SA2015-0065 ARBITRALE BESLISSING VAN DE GESCHILLENCOMMISSIE REIZEN TE BRUSSEL zitting van 24 november 2015 Inzake: Dhr. A en zijn echtgenote Mvr. B, samenwonende te XXX; Eisers, ter zitting niet aanwezig, noch vertegenwoordigd. Tegen: RO, XXX Lic. XXX Ondernemingsnr. XXX Verweerster, ter zitting niet aanwezig, noch vertegenwoordigd. hebben ondergetekenden: Dhr. XXX, in zijn hoedanigheid van voorzitter van het arbitraal college; Mvr. XXX, in haar hoedanigheid van vertegenwoordiger van de verbruikers; Mvr. XXX, in haar hoedanigheid van vertegenwoordiger van de verbruikers; Mvr. XXX, in haar hoedanigheid van vertegenwoordiger van de reissector; Mvr. XXX, in haar hoedanigheid van vertegenwoordiger van de reissector; die ten deze allen woonst hebben gekozen in de Geschillencommissie Reizen, City Atrium, Vooruitgangstraat 50, 1210 Brussel ; allen in hun hoedanigheid van scheidsrechters van de Geschillencommissie Reizen, City Atrium, Vooruitgangstraat 50, 1210 Brussel ; ter zitting bijgestaan door Mvr.

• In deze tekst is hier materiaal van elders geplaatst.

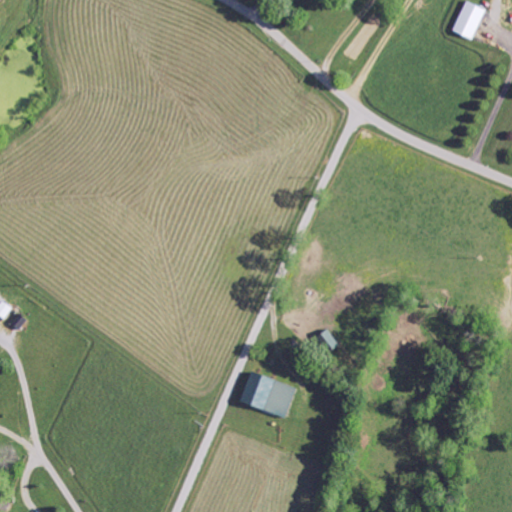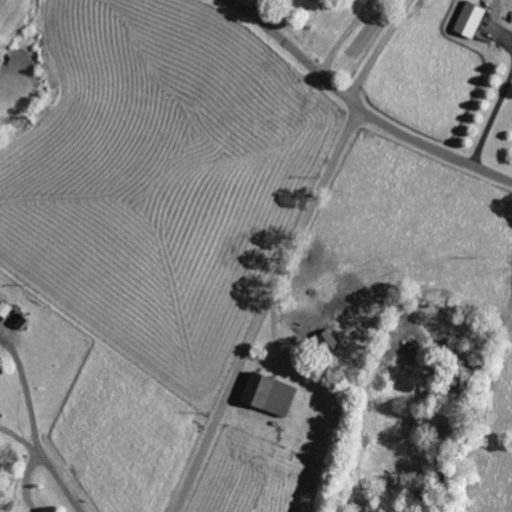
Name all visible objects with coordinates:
building: (473, 20)
road: (357, 106)
road: (265, 309)
building: (273, 394)
road: (67, 501)
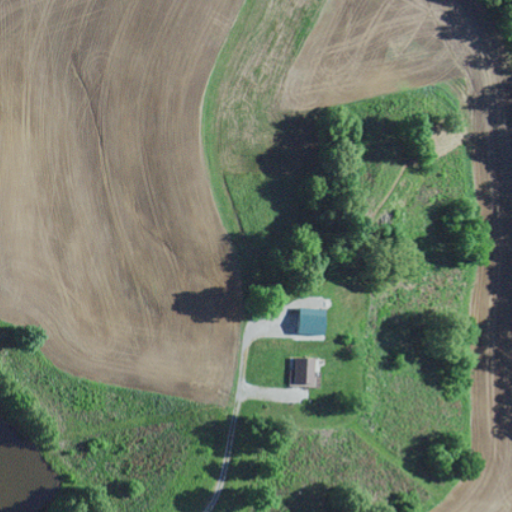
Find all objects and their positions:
building: (307, 323)
building: (300, 372)
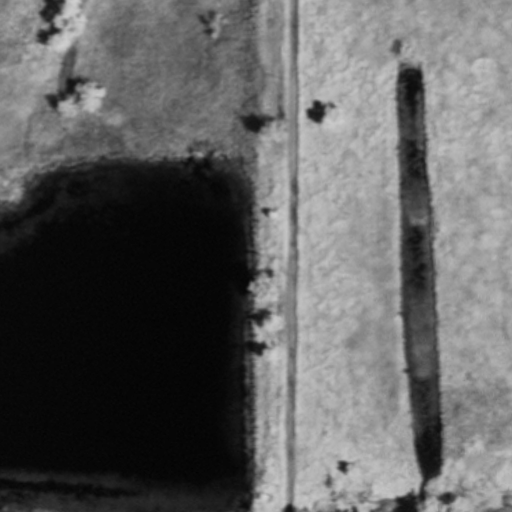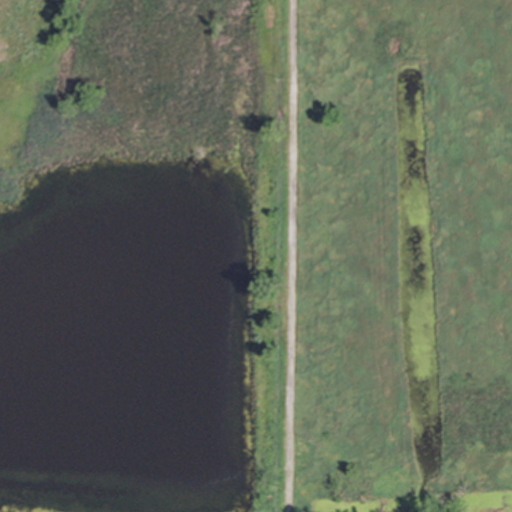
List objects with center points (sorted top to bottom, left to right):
road: (290, 256)
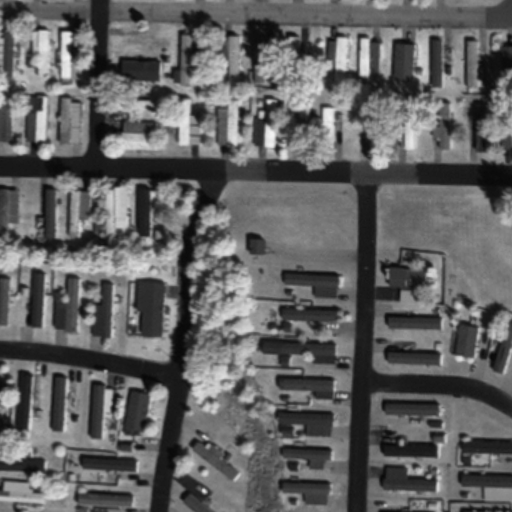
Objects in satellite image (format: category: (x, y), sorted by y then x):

XXX, in haar hoedanigheid van griffier ; volgende arbitrale sententie geveld: Wat de rechtspleging betreft: Gezien de artikelen 1676 e.v. van het Gerechtelijk Wetboek; Gezien het vagenformulier - door eisers ondertekend op 26.08.2015 en ter griffie ontvangen op 03.09.2015 waarmee de Geschillencommissie Reizen werd gevat; Gezien het proceduredossier dat, zoals gewenst door partijen, op regelmatige wijze werd samengesteld in de Nederlandse taal; Gezien de dossiers en de besluiten van partijen alsook de door hen neergelegde stukken; Gezien het akkoord van partijen betreffende de arbitrale procedure; Gezien de aangetekende oproeping van partijen dd. 29.09.2015 om te verschijnen ter zitting van 24.11.2015; Gezien het onderzoek van de zaak, mondeling doorgevoerd ter zitting van 24.11.2015;
1
SA2015-0065 Kwalificatie van het contract: Uit de door partijen neergelegde dossiers blijkt dat eisers op 28.07.2015 bij reisbemiddelaar RB een pakketreis boekten en bevestigd kregen met vluchten naar Milaan en van Nice, transferts naar en van Savona en Cruise Zwarte en Middellandse Zee vanuit Italië, Savona, aan boord van de A in balkonkajuit type XXX, vol pension, reis georganiseerd door RO voor de globale prijs van 3.428,00€. Er werd dus een reiscontract afgesloten in de zin van art. 1 van de wet van 16.2.1994 reiscontractenwet. Uit een eerste onderzoek is gebleken dat het arbitraal college bevoegd is om van onderhavig geschil kennis te nemen. De partijen hebben hun akkoord m.b.t. de arbitrale procedure schriftelijk bevestigd. Ter zitting verschenen partijen zoals hierboven aangegeven. De vordering, zoals tijdig ingesteld door eisers, is dus ontvankelijk, temeer dat geen der partijen enig middel van onontvanklijkheid heeft opgeworpen.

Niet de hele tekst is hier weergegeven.